::: MATERIAL FOR THIS EXERCISE

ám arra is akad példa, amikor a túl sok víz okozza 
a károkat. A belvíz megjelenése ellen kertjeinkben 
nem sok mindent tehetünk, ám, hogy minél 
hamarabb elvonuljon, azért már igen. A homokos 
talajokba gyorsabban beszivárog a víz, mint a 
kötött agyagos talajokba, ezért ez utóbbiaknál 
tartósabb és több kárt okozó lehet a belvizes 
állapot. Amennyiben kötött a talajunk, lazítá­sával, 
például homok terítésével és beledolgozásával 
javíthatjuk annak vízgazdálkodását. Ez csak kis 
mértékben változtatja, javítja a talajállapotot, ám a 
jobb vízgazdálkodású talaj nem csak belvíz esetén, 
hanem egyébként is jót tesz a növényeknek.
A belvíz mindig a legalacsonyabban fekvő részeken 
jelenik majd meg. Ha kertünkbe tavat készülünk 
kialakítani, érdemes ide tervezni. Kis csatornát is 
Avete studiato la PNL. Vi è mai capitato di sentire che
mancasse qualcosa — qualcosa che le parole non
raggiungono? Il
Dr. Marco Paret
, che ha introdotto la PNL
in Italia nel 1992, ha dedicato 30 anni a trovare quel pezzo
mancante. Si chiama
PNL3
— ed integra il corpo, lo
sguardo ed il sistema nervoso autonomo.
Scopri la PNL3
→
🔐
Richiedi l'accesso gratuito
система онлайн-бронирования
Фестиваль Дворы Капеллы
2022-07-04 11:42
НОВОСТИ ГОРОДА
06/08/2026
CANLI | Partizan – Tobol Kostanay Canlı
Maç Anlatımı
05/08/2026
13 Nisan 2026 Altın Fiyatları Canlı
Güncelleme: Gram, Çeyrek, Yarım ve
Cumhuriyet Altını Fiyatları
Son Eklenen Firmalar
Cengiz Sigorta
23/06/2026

::::::

*PROBLEM REQUIREMENTS*:
Given the data above, transcribe exactly the lines from the one containing "a károkat. A" down to the one containing "Avete studiato la", and no others.

*SOLUTION TO THIS PROBLEM*:
a károkat. A belvíz megjelenése ellen kertjeinkben 
nem sok mindent tehetünk, ám, hogy minél 
hamarabb elvonuljon, azért már igen. A homokos 
talajokba gyorsabban beszivárog a víz, mint a 
kötött agyagos talajokba, ezért ez utóbbiaknál 
tartósabb és több kárt okozó lehet a belvizes 
állapot. Amennyiben kötött a talajunk, lazítá­sával, 
például homok terítésével és beledolgozásával 
javíthatjuk annak vízgazdálkodását. Ez csak kis 
mértékben változtatja, javítja a talajállapotot, ám a 
jobb vízgazdálkodású talaj nem csak belvíz esetén, 
hanem egyébként is jót tesz a növényeknek.
A belvíz mindig a legalacsonyabban fekvő részeken 
jelenik majd meg. Ha kertünkbe tavat készülünk 
kialakítani, érdemes ide tervezni. Kis csatornát is 
Avete studiato la PNL. Vi è mai capitato di sentire che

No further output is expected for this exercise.